Lecture topics and corresponding laboratoriess with cross-references to the text section numbers. The three-digit numeric prefixes correspond to the textbook section.
021 RipStik linear
022 Linear motion
031 RipStik acceleration
032 Acceleration of gravity
041 Banana leaf marble ramp
042 Conservation of momentum
051 Newton's laws
052 Pulleys and forces
062 Conduction of heat
071 GPS hide 'n seek
072 Latitude & longitude
081 Humidity and precipitation
082 Weather, climate, and clouds
092 Speed of sound
102 CD spectroscope
Magnetism and electricity
131 Introduction to the elements
132 Acids & Bases
142 Mathematical models
152 Site swap notation
Laboratories have laboratory reports written up using Desmos to produce tables and graphs which are then screen captured and integrated into word processing software such as Google Docs. The reports will be submitted via Schoology and marked using rubrics in Schoology. The structure of the reports is detailed in the textbook. Reports are due seven days after the laboratory.
Attendance:Students who are absent for more than two laboratories can also be dropped from the course. All absences are initially considered unexcused. Absences can be excused from the two absence limit for medical or official education-related travel. Appropriate documentation is required such as a note from the physician (doctor) or, in the case of education-related travel, some form of written or electronic communication from official sponsors of the travel.
Drug policy: No betel nut in class nor on campus except in the cultural huts. No chewing of betel nut during class. Chewing betel nut during class can result in dismissal from class for that day.

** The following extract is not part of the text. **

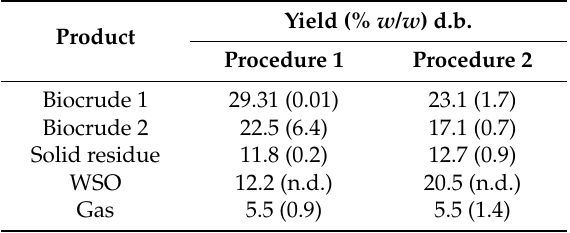
Figure 3. Effect of the collection procedure on biocrude 1 composition by GC-MS analysis ( a ) and on aqueous phase composition by HPLC analysis ( b ) The experiment was performed at 350 °C, 10 min, 10%. Table 4. Effect of the collection procedure on measured yields of products—experiment performed at 350 ◦ C, 10 min, 10%. Absolute standard deviation is given in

Program learning outcomes: The student will be able to:
3.5 Perform experiments that use scientific methods as part of the inquiry process.

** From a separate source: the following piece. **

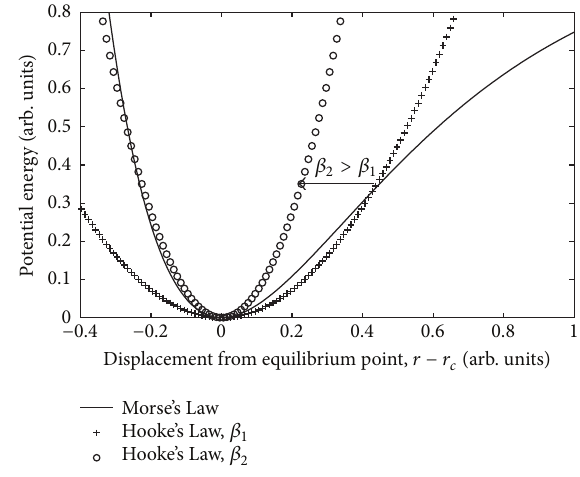
Figure 8: Potential energy curves plotted with Morse’s and Hooke’s Laws. A possible overtone transition from a lower to higher 𝛽 mode is shown by the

3.4 Define and explain scientific concepts, principles, and theories of a field of science.
3.2 Present and interpret numeric information in graphic forms.
1.1 Write a clear, well-organized paper using documentation and quantitative tools when appropriate. Course learning outcomes. The student will be able to:
1. Explore physical science systems through experimentally based laboratories using scientific methodologies
2. Define and explain concepts, theories, and laws in physical science.

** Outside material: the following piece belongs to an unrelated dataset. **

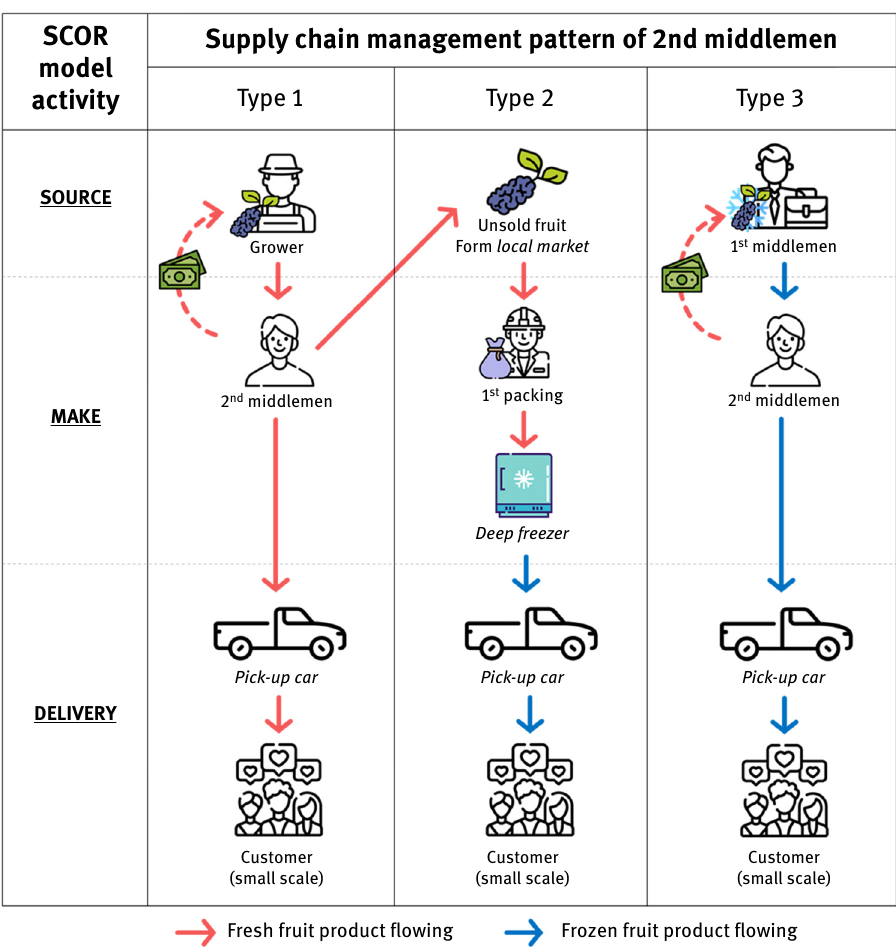
Figure 3: Secondary middle patterns in mulberry supply chain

3. Generate mathematical models for physical science systems and use appropriate mathematical techniques and concepts to obtain quantitative solutions to problems in physical science.
4. Demonstrate basic communication skills by working in groups on laboratory experiments and by writing up the result of experiments, including thoughtful discussion and interpretation of data, in a formal format using spreadsheet and word processing software.
Laboratories: Laboratories are central to the course. To the extent possible, each day focuses on the laboratory with lecture in support of the laboratory exploration. Circled laboratories are written up, submitted, and marked using a rubric. Each written lab has its own rubric, all are based to a lesser or greater extent on the generic rubric. Laboratory write-ups are composed of a single word processing document. Tables and graphs should be created in a spreadsheet and then copied into the word document in the appropriate order. Laboratories are due one week after the laboratory. Laboratories can be sent by email, this does not change the due date/time or submission guidelines. Summer is very short and brief. Late laboratories will not be accepted. Schoology will lock submissions preventing late submission. As noted, this is a difficult course.
Academic Honesty Policy: Laboratory reports must be individually written up by each student. Each student should make their own tables and charts. Each student must write their own introduction, procedure, analysis, discussion, and conclusion.